Copy each line of the records below that has "letter" in it.

Dataset records ::
····················
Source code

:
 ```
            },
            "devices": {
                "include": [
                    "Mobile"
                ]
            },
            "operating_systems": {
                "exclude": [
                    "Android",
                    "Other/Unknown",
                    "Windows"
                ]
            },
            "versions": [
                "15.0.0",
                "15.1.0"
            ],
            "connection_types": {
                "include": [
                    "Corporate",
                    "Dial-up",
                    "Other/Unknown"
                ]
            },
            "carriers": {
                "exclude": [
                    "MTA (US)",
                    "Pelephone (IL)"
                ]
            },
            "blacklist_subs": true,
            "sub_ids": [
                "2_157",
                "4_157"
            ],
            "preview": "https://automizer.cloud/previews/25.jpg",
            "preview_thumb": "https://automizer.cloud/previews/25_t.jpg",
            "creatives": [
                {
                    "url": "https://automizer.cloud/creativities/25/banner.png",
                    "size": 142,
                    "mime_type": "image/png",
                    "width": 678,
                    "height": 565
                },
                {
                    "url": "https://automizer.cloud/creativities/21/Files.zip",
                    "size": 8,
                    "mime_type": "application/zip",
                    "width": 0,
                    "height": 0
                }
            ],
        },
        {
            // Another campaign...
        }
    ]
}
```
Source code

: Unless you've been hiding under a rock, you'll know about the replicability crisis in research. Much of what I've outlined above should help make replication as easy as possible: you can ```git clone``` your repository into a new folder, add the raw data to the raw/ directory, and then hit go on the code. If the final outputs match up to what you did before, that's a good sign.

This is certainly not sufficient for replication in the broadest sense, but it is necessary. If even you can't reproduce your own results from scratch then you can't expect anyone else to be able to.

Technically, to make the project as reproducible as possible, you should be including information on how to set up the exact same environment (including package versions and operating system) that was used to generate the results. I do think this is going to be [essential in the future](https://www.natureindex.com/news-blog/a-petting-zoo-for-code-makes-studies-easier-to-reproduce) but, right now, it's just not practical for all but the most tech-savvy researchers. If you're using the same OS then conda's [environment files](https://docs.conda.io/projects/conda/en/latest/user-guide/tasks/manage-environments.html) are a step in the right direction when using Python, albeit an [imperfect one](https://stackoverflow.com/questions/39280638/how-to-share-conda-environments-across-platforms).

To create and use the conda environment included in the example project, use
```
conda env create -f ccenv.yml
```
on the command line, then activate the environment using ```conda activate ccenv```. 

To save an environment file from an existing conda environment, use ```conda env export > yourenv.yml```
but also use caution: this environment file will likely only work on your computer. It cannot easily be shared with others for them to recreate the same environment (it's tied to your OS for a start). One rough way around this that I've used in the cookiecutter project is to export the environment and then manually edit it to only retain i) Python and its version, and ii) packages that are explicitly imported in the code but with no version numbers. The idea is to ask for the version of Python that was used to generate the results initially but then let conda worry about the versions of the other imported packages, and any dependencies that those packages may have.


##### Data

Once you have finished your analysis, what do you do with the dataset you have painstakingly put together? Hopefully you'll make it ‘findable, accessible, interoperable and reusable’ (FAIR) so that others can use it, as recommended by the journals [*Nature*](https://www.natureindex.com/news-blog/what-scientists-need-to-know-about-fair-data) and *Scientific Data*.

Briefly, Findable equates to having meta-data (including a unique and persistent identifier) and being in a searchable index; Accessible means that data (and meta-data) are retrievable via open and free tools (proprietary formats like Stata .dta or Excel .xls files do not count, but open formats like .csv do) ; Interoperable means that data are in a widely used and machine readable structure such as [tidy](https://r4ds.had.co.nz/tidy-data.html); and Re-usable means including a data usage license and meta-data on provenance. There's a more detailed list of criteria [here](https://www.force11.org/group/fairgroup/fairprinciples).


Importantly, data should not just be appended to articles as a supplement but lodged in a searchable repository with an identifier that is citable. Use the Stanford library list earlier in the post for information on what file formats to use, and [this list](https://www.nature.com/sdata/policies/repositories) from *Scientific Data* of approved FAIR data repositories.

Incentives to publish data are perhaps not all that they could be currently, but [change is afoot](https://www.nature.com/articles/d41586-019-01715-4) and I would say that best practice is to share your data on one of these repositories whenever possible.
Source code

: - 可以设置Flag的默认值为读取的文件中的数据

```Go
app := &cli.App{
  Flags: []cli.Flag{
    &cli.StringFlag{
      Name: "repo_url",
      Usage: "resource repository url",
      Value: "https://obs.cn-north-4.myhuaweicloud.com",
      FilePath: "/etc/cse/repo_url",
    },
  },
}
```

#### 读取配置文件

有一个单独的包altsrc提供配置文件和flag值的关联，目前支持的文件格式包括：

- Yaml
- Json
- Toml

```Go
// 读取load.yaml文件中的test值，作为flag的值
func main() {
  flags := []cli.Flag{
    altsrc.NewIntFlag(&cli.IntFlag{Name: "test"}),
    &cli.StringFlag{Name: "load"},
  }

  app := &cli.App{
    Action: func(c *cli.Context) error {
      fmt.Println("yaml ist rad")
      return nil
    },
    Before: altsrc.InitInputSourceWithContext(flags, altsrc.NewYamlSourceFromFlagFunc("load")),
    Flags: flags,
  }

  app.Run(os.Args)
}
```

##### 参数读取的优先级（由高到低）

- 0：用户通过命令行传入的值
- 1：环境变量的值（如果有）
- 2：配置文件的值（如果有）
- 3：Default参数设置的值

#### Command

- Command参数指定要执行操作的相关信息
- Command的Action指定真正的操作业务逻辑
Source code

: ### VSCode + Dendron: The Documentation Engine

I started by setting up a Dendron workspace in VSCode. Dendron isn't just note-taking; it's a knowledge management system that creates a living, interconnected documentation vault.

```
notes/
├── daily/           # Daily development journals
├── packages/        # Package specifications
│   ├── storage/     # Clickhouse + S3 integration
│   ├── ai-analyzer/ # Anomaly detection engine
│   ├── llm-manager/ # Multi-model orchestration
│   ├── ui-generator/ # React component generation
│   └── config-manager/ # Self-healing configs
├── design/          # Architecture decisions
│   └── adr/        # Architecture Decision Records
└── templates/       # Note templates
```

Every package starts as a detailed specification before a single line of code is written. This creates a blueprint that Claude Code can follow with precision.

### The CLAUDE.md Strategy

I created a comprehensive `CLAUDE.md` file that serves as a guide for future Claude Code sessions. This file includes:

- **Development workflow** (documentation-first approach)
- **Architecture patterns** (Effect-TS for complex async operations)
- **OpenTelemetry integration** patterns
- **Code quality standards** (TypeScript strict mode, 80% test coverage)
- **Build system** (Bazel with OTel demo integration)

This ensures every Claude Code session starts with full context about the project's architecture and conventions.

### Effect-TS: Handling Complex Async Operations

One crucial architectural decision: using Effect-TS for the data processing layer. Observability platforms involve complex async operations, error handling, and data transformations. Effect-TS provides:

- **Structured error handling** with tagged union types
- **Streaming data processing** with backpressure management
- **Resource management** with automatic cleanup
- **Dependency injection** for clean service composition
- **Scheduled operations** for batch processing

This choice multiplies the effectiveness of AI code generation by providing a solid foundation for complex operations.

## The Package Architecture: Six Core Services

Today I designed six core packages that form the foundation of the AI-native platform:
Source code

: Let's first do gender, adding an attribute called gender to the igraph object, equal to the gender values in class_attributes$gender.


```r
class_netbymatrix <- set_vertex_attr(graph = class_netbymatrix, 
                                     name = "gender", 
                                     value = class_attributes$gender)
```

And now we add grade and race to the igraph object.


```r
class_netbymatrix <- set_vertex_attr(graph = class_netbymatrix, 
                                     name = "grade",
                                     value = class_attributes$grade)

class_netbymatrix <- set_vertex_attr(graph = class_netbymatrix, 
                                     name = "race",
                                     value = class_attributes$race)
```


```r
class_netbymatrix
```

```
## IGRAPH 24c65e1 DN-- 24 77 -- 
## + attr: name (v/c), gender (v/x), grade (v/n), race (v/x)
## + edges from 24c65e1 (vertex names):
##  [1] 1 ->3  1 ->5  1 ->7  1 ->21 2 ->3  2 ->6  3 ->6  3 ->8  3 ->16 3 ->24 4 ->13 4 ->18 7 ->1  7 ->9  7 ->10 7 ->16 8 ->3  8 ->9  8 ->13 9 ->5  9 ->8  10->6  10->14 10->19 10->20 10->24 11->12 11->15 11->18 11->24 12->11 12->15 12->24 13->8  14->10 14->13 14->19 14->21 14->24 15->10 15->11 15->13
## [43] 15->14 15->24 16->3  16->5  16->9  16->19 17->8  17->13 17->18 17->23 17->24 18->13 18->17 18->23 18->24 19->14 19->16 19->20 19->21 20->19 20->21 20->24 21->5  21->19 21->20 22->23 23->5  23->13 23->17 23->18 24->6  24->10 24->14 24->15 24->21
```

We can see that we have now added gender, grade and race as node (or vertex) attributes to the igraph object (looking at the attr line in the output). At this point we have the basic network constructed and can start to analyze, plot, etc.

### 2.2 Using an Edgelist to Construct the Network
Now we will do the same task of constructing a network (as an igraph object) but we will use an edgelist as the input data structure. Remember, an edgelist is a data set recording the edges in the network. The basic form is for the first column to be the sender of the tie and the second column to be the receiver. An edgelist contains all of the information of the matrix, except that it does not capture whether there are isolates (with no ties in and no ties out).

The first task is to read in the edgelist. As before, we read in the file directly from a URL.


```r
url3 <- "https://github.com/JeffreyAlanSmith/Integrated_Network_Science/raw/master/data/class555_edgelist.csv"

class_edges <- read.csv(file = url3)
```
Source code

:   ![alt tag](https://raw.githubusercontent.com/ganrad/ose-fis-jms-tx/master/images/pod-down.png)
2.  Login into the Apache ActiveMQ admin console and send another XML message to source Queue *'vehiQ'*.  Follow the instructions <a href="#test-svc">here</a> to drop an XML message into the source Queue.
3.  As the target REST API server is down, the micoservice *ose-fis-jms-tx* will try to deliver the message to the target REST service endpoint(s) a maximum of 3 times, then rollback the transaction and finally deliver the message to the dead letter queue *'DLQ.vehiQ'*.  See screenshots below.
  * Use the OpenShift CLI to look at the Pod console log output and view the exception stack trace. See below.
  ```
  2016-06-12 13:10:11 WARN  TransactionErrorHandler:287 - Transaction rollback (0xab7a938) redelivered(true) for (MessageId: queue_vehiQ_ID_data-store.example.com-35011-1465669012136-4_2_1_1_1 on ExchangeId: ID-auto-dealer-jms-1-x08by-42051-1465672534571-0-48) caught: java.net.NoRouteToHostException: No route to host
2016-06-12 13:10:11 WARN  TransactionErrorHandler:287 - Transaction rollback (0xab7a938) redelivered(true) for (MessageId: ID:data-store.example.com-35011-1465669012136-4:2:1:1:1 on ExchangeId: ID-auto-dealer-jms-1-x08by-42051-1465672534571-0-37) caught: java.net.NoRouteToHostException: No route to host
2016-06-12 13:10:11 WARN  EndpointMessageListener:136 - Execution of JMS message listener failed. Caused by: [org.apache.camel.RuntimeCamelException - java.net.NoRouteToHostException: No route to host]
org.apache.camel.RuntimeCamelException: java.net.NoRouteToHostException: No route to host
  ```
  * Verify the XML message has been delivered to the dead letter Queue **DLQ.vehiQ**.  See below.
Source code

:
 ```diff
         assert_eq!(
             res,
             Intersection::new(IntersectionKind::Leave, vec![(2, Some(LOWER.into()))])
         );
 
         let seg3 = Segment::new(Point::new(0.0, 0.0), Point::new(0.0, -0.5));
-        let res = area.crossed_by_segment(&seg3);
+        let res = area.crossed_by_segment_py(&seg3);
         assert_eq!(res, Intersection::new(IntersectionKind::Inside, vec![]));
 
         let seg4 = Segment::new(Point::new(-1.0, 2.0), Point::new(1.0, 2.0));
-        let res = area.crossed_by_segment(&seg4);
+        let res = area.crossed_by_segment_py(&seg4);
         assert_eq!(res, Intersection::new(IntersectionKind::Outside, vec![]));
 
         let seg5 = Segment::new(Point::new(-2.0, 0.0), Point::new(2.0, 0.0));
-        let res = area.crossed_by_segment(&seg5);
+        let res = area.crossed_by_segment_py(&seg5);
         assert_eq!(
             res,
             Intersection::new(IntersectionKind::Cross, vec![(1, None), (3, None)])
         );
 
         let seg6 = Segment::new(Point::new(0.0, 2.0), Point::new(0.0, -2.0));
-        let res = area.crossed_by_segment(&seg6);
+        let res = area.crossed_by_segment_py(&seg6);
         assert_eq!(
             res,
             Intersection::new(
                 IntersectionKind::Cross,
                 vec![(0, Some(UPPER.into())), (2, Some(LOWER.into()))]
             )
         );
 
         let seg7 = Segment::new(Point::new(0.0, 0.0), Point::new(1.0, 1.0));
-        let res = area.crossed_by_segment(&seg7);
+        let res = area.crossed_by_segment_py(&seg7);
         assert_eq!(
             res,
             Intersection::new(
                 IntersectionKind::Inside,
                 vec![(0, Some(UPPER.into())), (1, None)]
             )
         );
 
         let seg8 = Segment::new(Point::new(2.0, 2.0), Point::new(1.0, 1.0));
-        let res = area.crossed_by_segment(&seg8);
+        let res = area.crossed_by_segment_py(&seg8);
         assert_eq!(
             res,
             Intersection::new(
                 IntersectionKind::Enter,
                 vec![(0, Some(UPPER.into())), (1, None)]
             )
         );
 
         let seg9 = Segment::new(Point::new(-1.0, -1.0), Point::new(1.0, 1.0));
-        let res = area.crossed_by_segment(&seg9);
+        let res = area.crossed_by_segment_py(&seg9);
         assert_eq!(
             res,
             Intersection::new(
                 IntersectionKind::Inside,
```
····················
Solution below ::
3.  As the target REST API server is down, the micoservice *ose-fis-jms-tx* will try to deliver the message to the target REST service endpoint(s) a maximum of 3 times, then rollback the transaction and finally deliver the message to the dead letter queue *'DLQ.vehiQ'*.  See screenshots below.
  * Verify the XML message has been delivered to the dead letter Queue **DLQ.vehiQ**.  See below.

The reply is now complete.